Hubble captures stunning images of Eagle Nebula's 'Pillars of Creation'
Two decades after capturing the iconic image of the Eagle Nebula's 'Pillars of Creation', Nasa's Hubble Space Telescope – which turns 25 this year – has captured even clearer and more stunning high-definition images of these beautiful structures.
Two decades after capturing the iconic image of the Eagle Nebula's 'Pillars of Creation', Nasa's Hubble Space Telescope - which turns 25 this year - has captured even clearer and more stunning high-definition images of these beautiful structures.
The telescope had earlier captured the three impressive towers of gas and dust in 1995, which revealed never-before-seen details in the giant columns.
The captured image is part of the Eagle Nebula, otherwise known as Messier 16, and although such features are not uncommon in star- forming regions, these structures are by far the most photogenic and evocative ever captured.

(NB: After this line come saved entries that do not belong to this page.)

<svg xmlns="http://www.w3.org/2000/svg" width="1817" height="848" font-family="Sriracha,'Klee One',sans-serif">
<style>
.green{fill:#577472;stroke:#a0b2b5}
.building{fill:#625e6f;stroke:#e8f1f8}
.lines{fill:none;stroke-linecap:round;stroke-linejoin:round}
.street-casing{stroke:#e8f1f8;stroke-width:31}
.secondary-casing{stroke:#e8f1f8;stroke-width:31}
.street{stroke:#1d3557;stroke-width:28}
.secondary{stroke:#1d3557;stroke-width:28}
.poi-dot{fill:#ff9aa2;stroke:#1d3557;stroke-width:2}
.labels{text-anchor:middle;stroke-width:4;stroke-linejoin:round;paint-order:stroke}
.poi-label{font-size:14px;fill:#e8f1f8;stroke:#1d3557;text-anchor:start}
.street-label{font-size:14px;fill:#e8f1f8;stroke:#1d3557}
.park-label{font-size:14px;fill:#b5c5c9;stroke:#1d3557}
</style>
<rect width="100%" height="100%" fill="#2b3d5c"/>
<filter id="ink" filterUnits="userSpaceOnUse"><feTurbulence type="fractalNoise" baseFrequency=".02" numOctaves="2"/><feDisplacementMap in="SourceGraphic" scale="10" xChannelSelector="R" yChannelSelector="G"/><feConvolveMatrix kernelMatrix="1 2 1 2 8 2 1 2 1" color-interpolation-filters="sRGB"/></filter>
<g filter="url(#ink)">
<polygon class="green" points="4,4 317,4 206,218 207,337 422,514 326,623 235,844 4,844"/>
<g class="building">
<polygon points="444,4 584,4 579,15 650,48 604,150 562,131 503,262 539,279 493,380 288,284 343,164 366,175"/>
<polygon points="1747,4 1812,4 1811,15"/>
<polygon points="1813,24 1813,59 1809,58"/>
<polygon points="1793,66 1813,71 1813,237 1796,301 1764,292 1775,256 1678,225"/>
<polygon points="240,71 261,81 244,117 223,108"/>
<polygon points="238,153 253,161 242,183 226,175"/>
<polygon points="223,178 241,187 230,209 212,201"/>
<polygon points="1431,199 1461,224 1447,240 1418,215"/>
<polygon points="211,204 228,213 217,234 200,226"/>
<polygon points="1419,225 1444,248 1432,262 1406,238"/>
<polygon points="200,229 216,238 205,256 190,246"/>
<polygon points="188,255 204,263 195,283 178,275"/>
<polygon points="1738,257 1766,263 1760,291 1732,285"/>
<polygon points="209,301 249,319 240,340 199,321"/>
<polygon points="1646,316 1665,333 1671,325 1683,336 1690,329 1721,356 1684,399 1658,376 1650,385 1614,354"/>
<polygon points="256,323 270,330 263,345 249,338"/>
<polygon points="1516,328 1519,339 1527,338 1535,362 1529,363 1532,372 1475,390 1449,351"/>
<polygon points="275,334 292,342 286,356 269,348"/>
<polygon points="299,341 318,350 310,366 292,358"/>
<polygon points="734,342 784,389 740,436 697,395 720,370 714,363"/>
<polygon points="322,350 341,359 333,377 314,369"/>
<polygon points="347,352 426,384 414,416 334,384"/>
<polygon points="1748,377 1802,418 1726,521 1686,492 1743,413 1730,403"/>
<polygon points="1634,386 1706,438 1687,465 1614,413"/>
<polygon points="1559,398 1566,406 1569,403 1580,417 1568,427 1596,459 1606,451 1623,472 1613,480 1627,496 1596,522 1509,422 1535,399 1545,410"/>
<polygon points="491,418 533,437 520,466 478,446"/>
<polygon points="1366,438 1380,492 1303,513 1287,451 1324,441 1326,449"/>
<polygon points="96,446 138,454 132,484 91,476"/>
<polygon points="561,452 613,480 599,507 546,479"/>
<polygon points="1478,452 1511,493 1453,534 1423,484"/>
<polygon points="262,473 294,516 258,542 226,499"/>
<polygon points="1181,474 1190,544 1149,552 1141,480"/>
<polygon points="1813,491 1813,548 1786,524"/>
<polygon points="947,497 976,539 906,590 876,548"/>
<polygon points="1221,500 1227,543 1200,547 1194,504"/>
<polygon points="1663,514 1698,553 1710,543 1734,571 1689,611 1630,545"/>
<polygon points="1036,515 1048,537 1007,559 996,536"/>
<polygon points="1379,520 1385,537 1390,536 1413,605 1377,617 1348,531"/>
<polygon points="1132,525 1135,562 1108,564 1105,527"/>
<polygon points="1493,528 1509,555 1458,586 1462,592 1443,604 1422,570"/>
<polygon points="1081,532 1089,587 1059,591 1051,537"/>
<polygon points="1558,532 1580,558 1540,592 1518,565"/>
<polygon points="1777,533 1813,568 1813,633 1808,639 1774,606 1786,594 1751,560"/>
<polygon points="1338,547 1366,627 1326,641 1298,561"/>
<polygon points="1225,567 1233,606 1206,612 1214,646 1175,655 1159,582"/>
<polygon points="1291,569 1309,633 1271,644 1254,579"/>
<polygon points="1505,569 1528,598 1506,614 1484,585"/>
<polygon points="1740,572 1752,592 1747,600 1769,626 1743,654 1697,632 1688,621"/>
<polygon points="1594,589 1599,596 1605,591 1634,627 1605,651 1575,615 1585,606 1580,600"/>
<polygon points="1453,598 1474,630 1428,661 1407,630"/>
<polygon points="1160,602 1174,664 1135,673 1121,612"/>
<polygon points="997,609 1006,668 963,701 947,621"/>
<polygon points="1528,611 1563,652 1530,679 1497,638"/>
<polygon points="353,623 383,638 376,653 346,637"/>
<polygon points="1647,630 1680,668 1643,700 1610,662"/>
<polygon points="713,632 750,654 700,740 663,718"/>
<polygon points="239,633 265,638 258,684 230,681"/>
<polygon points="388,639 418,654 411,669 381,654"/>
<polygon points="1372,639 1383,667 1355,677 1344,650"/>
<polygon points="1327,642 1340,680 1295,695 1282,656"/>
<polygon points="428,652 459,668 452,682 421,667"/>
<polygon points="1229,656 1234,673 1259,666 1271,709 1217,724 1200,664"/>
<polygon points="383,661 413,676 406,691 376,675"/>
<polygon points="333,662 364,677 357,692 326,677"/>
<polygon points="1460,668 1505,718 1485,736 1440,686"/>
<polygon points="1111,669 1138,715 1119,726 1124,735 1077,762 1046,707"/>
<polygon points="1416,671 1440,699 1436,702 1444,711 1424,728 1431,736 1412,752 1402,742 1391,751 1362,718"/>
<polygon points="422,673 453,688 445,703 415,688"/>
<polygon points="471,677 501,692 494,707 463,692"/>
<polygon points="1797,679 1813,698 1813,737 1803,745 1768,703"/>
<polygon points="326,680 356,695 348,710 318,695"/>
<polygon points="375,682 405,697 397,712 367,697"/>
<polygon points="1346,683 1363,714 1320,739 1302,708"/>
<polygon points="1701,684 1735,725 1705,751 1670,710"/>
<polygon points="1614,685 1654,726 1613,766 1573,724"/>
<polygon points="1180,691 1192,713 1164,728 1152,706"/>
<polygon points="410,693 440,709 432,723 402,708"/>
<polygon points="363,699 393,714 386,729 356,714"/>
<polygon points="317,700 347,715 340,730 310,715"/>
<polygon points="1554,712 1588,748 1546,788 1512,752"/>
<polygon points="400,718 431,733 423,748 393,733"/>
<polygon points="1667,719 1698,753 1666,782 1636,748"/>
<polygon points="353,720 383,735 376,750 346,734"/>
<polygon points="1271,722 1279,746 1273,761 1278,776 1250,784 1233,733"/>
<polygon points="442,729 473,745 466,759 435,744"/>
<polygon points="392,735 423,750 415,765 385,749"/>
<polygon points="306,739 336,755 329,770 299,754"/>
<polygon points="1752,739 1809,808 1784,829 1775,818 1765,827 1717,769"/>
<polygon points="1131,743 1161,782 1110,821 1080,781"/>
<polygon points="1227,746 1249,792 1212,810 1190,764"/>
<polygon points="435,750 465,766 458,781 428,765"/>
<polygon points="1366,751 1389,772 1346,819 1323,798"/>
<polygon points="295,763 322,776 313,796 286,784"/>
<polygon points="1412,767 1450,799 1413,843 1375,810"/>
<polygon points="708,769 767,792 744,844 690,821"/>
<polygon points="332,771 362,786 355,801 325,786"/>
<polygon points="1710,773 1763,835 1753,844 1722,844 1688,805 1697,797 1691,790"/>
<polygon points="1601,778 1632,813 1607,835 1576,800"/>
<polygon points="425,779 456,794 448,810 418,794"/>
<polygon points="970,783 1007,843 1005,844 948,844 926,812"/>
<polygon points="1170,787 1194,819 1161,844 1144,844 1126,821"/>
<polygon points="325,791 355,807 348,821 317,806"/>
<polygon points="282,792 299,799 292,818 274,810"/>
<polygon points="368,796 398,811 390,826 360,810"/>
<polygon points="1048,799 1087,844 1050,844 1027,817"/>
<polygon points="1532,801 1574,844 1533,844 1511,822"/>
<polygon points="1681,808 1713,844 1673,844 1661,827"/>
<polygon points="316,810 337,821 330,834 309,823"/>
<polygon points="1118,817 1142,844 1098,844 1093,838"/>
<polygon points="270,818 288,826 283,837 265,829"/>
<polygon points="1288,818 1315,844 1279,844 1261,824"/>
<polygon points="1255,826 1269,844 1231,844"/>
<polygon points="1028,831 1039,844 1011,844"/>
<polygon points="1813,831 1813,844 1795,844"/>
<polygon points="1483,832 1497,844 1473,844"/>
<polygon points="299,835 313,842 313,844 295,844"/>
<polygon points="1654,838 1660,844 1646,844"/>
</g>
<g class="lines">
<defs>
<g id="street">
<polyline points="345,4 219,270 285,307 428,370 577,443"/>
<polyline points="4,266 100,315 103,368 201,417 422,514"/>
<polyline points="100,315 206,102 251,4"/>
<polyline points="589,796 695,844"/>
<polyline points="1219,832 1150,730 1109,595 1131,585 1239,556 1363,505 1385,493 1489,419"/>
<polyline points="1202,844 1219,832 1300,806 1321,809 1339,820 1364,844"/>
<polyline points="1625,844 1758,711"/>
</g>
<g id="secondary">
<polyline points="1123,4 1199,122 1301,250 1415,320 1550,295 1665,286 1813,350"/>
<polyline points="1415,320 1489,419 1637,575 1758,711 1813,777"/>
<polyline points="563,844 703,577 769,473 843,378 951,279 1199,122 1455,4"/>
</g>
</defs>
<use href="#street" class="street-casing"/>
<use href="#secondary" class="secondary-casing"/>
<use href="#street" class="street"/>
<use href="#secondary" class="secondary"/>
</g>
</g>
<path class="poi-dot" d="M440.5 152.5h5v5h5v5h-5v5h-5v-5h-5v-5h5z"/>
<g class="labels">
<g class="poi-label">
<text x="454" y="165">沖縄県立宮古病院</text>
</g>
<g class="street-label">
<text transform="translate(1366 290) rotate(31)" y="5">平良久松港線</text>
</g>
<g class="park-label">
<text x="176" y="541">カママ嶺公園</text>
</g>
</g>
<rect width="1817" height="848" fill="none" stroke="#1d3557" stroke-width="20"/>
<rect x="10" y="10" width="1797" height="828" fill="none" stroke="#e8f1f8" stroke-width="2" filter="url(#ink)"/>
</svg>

The recent image shows the famous pillars, capturing the multi-coloured glow of gas clouds, wispy tendrils of dark cosmic dust, and the rust-coloured elephants' trunks with the newer Wide Field Camera 3, installed in 2009.
In addition to this new visible-light image, Hubble has also produced a bonus image, which is taken in infrared light, penetrating much of the obscuring dust and gas and unveils a more unfamiliar view of the pillars, transforming them into wispy silhouettes set against a background peppered with stars.
Although the original image was dubbed the 'Pillars of Creation', this new image hints that they are also pillars of destruction. The dust and gas in these pillars is seared by intense radiation from the young stars forming within them, and eroded by strong winds from massive nearby stars.
The ghostly bluish haze around the dense edges of the pillars in the visible-light view is material that is being heated by bright young stars and evaporating away.
The infrared image shows that the reason the pillars exist is because the very ends of them are dense, and they shadow the gas below them, creating the long, pillar-like structures and the gas in between the pillars has long since been blown away by the winds from a nearby star cluster.